Cornell experts: NY primary signals political rebellion

Elizabeth Sanders, an elections expert and professor of Government at Cornell University says candidates from both parties have given “full throat” to a political rebellion in New York.


Sanders says:

“New York has never been thought of as a rebellious state, but last night it gave full throat to the rebellion within the Republican Party.

“Trump’s surprising strength is the shot heard ‘round the world. The downwardly mobile white working class cannot get by on the religion and nationalism that has been about all their party offered them in return for their votes on tax cuts and deregulation. Seldom has a major party elite been so rejected by its base. After the New York primary Trump has a realistic shot at winning the nomination.

“There was also passionate rebellion within the Democratic Party. Though Bernie Sanders is poised to win impressively in de-industrializing upstate New York, the Democratic establishment proved hardy in this primary.

“Still, the Bernie Sanders campaign can claim victory in compelling the frontrunner to change almost every major economic position she had ever taken. The New York primary winner is not the same candidate she was at the beginning of the race.”

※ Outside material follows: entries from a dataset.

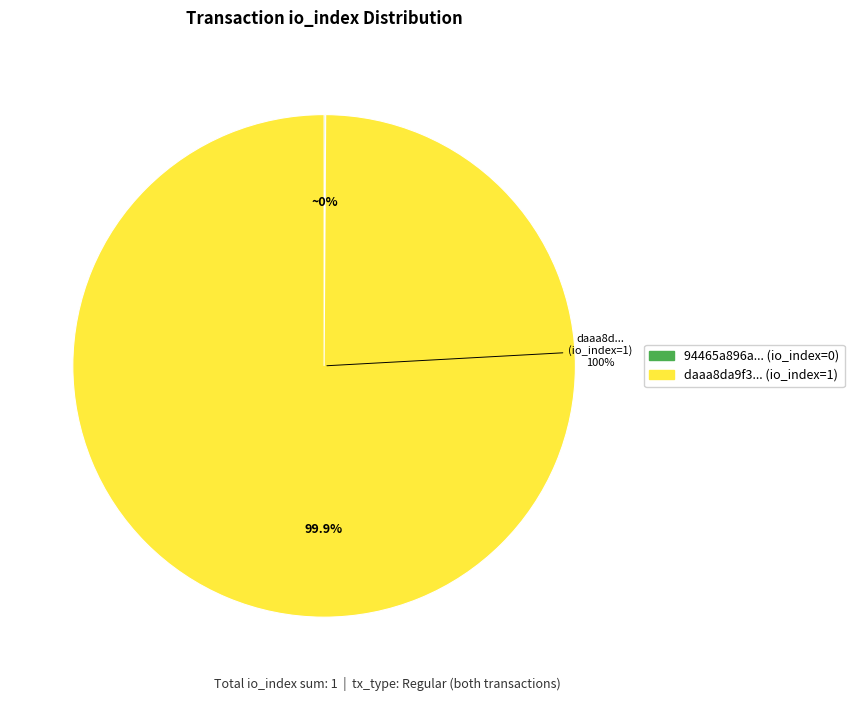

Combined, what portion of the pie is tx_hash_0 (io_index=0) and tx_hash_1 (io_index=1)?

100.0%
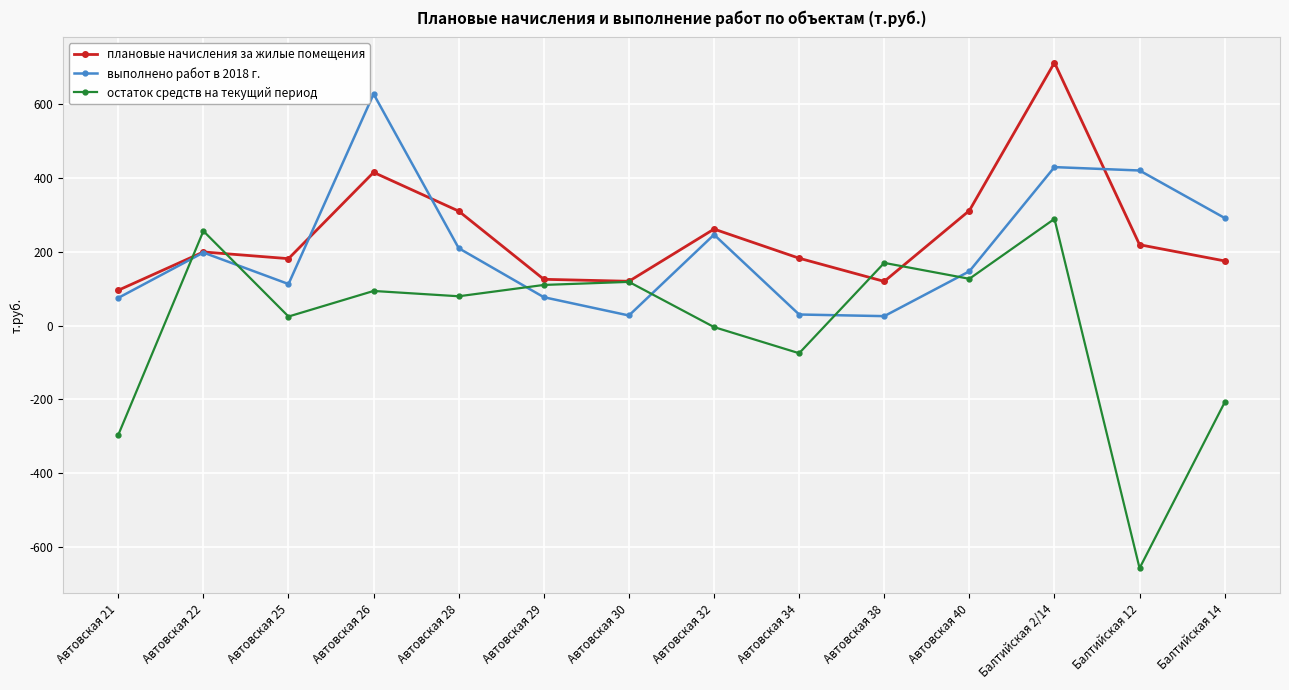

What are all the series names shown in the legend?

плановые начисления за жилые помещения, выполнено работ в 2018 г., остаток средств на текущий период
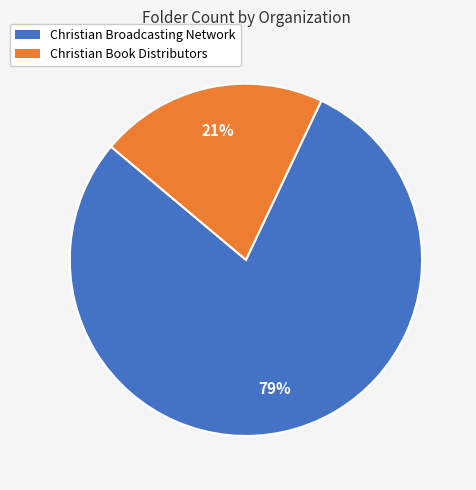

What is the ratio of the value at Christian Book Distributors to the value at Christian Broadcasting Network?

0.3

Adam Seth Levine, assistant professor of government at Cornell University and expert on political communication, looks at election turnout and says that despite a surge compared to 2008, the Democratic Party continues to lag in number of voters.


Levine says:

“It was a very strong night for both Trump and Clinton. But what about turnout? Turns out that was a continuation of what we’ve seen all season.

“Republican turnout surged compared to 2008 – 670,000 in 2008 as compared with over 857,000 this year. Democratic turnout, meanwhile, lagged again. And this was despite heightened media coverage focused on the democratic nomination contest being a heated battle between Clinton and Sanders, and despite headlines from a few days ago about record-breaking attendance at Sanders’s Brooklyn rally, all of which should have drummed up turnout – along with near-constant emails to supporters stressing the critical role of turning out. Yet what we saw on Tuesday night was more of the same — turnout that lagged 2008.

“More specifically, in 2008, there were 1.86 million votes cast in the New York democratic primary. In 2016 – at least with 98 percent precincts reporting as of Wednesday morning, there were 1.79 million votes cast.”